= TEXT PASSAGE =
=== Begin Enclosure ===

Queen Esther, the heroine of the Purim tale, was quite a woman. Not only did she outwit the evil Haman and save the entire Jewish population of Persia, she did it all as a vegetarian. Or, by today's standards, a vegan.
According to tradition, when Esther married King Ahasuerus and moved into the palace, she ate only fruits, beans and grains. Legend has it that poppy and caraway seed pastries were her favorites.
In keeping with this, when we celebrate Purim this year (it begins Monday evening) I will be serving Chickpea Pizza, a spring salad of fennel and lima beans, Mushroom-Barley Soup and a Caraway Bundt Cake.
Chickpea Pizza is based on the Provencal dish socca, which is usually eaten as a midmorning snack. Along the Italian Riviera it is called farinata, and it is served at lunch topped with chopped tomatoes and capers. Made with only ground chickpea flour and water, it takes just minutes to make and can be prepared ahead of time and refrigerated.
It is also delicious served plain or topped with spices, cheese, vegetables and olives--but always include a liberal sprinkling of fresh ground pepper. While it is traditionally baked in a brick oven in pizza pans, my method calls for stove-top cooking, then finishing under the broiler.
Beans--fresh, frozen or dried--are always included in our Purim menu. With the beginning of spring, I take advantage of the arrival of the fresh beans at the local outdoor farmers' market. Lima beans are now coming into season, and when combined with diced fennel and extra-virgin olive oil they make a perfect Purim salad served over finely sliced lettuce.

=== End Enclosure ===

[Stored data entries]
=== Begin Enclosure ===

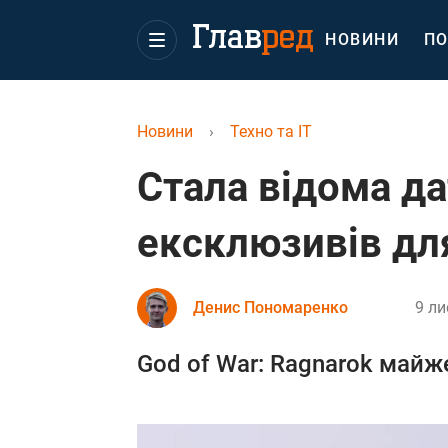
НОВИНИ
ПО
Новини
›
Техно та IT
Стала відома да
ексклюзивів дл
Денис Пономаренко
9 ли
God of War: Ragnarok майже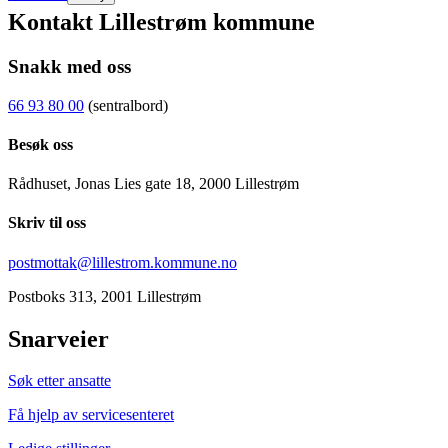
Kontakt Lillestrøm kommune
Snakk med oss
66 93 80 00
(sentralbord)
Besøk oss
Rådhuset, Jonas Lies gate 18, 2000 Lillestrøm
Skriv til oss
postmottak@lillestrom.kommune.no
Postboks 313, 2001 Lillestrøm
Snarveier
Søk etter ansatte
Få hjelp av servicesenteret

=== End Enclosure ===

= PROBLEM DESCRIPTION =
Carry on the Purim menu article from its last sentence, about the lima bean and fennel salad.

= TASK RESPONSE =
The Mushroom-Barley Soup that I prepare for Purim is made without chicken or meat broth. What gives this soup texture and depth of flavor is fresh shiitake mushrooms. Remember to cook the soup vegetables briefly before adding the barley and water. This is a satisfying soup that is hearty enough to be a main course.
Almost everyone associates caraway seeds with rye bread, but you will be amazed at the way their aromatic, distinctive flavor highlights this Caraway Bundt Cake. It is made with egg whites, and although it contains no egg yolks, the texture resembles a pound cake. As a holiday Purim dessert, it is a perfect accompaniment to the wine that is such an important part of the celebration.
Make mini-cakes using the same recipe, and the family can give them as gifts to those less fortunate. These are known as shalachmones, and giving them is the custom during the Purim holiday.
Zeidler is the author of "The 30-Minute Kosher Cook" (William Morrow, $22).
Cake pedestal and place mat from Williams-Sonoma stores.
Active Work and Total Preparation Time: 30 minutes plus 30 minutes standing * Vegetarian
Chickpea flour is sold at Indian markets and health food stores.
1 cup chickpea flour
1 cup water
1/4 cup olive oil, divided
1 large tomato or 2 small, diced
1/4 cup thinly sliced green onions
Freshly ground pepper
1/2 cup freshly grated Parmesan cheese
Heat the broiler.
Sift the chickpea flour with 1/2 teaspoon of salt into a bowl. Slowly add the water, whisking constantly to form a paste. Beat with a wire whisk until smooth. Let the batter stand, covered, at room temperature for 30 minutes.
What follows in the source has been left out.